START TEXT SEGMENT

The Continuity Index curves reveal complementary insights. The proposed method achieves the highest CI across σ = 0.2–0.4 (274.00, 299.00, and 171.17 pixels respectively), demonstrating that the SCC module provides systematic continuity preservation under moderate noise conditions. Notably, B-COSFIRE exhibits a sharp CI collapse between σ = 0.1 and σ = 0.2 (from 445.00 to 126.56 pixels), suggesting that its multi-orientation filter responses become highly fragmented even under moderate noise, despite maintaining acceptable F1-scores. At σ ≥ 0.5, Canny exhibits anomalously high CI values relative to its F1-scores. This apparent paradox is explained by the fact that under extreme noise conditions, Canny’s gradient-based detection connects noise-induced false edges into spurious long segments—a form of false continuity that does not correspond to true geological horizons, and is therefore geologically meaningless.
Overall, these results confirm that the proposed method provides the most reliable performance in the practically relevant low-to-moderate noise range (σ = 0.1–0.4), where both detection accuracy and spatial continuity are simultaneously optimized. The performance advantage is most pronounced in the moderate noise regime (σ = 0.2–0.4), where the SCC module’s continuity enforcement becomes critical for maintaining geologically meaningful extraction results.
3.4. Parameter Sensitivity Analysis
To evaluate the algorithmic stability and provide parameter selection guidelines, a comprehensive sensitivity analysis was conducted on the core parameters: structuring element length (L), Gaussian standard deviation (σ
1), and threshold coefficient (k). σ
2 was set proportionally to σ
1 throughout the analysis. To eliminate the interference of stochastic noise, the metrics were averaged over five independent Monte Carlo runs under moderate noise conditions. The results are illustrated in
Figure 3.

END TEXT SEGMENT

• _PROBLEM SET_:
a - Answer these three questions from the text segment, one per line: (i) Which method shows a sharp CI collapse between σ = 0.1 and σ = 0.2? (ii) Over how many independent Monte Carlo runs were the metrics averaged? (iii) In which noise regime is the advantage of the proposed method most pronounced?
b - Extract everything in the text segment from "Overall, these results" down to "meaningful extraction results.".
c - List every Continuity Index value in pixels that the text segment reports.

START DATASET RECORDS

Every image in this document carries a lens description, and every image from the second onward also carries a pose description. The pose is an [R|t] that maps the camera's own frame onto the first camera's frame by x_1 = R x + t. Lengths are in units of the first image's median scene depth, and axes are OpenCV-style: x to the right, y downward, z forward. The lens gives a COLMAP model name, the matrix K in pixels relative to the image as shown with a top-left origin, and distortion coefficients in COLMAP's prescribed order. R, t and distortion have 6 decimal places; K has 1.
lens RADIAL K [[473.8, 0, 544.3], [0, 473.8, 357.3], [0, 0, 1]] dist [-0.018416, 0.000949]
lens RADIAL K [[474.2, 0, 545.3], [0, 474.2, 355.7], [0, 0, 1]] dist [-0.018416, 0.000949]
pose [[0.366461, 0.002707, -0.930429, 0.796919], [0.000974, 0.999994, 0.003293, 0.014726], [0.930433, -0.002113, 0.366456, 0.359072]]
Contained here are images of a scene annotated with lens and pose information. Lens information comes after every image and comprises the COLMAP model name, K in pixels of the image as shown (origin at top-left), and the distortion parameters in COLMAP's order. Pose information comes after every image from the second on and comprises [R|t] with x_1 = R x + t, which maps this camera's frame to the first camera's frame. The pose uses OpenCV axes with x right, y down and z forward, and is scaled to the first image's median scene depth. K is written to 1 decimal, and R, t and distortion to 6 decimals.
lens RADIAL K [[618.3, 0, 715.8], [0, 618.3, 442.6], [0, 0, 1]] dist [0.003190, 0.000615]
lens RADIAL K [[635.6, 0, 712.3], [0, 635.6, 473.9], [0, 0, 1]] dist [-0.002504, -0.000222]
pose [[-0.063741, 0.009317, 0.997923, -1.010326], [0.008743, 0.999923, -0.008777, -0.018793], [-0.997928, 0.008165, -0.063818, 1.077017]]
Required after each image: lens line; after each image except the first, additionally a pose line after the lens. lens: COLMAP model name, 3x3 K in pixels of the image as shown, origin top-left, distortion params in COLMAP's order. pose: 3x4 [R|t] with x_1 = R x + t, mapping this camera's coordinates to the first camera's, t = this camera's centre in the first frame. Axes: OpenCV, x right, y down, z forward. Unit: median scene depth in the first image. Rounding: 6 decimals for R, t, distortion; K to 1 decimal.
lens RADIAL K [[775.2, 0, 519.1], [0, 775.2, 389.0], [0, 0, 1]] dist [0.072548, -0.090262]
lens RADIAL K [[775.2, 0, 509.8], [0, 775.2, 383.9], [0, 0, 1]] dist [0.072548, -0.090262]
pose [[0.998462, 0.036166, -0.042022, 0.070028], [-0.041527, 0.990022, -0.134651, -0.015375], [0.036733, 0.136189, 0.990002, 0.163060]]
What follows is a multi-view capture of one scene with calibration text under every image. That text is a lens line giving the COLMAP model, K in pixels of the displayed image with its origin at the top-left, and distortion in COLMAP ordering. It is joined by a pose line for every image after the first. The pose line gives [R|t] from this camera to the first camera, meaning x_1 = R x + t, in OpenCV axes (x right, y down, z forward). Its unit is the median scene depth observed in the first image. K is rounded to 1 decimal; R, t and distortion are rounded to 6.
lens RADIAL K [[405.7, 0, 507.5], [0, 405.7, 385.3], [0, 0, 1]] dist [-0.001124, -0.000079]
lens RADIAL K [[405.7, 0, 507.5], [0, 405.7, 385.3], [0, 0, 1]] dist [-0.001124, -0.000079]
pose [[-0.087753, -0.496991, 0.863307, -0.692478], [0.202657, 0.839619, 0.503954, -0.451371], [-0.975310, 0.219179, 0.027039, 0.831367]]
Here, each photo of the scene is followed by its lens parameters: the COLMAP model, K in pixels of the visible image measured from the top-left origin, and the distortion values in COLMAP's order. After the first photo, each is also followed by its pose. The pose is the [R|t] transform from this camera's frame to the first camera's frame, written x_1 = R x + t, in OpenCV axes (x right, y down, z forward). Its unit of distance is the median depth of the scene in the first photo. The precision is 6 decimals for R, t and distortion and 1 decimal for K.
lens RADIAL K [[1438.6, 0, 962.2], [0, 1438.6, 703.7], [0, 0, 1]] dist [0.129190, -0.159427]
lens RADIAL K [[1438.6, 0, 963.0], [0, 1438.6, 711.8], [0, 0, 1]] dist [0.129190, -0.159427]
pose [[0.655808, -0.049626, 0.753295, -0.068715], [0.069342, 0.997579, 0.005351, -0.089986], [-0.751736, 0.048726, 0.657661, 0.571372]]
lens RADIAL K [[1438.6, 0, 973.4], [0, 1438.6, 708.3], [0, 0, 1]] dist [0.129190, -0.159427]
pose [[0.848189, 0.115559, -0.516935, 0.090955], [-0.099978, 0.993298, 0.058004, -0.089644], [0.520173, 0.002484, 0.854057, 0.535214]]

END DATASET RECORDS

• _WRITTEN ANSWERS_:
a -
(i) B-COSFIRE
(ii) Five
(iii) The moderate noise regime (σ = 0.2–0.4)

b -
Overall, these results confirm that the proposed method provides the most reliable performance in the practically relevant low-to-moderate noise range (σ = 0.1–0.4), where both detection accuracy and spatial continuity are simultaneously optimized. The performance advantage is most pronounced in the moderate noise regime (σ = 0.2–0.4), where the SCC module’s continuity enforcement becomes critical for maintaining geologically meaningful extraction results.

c -
274.00
299.00
171.17
445.00
126.56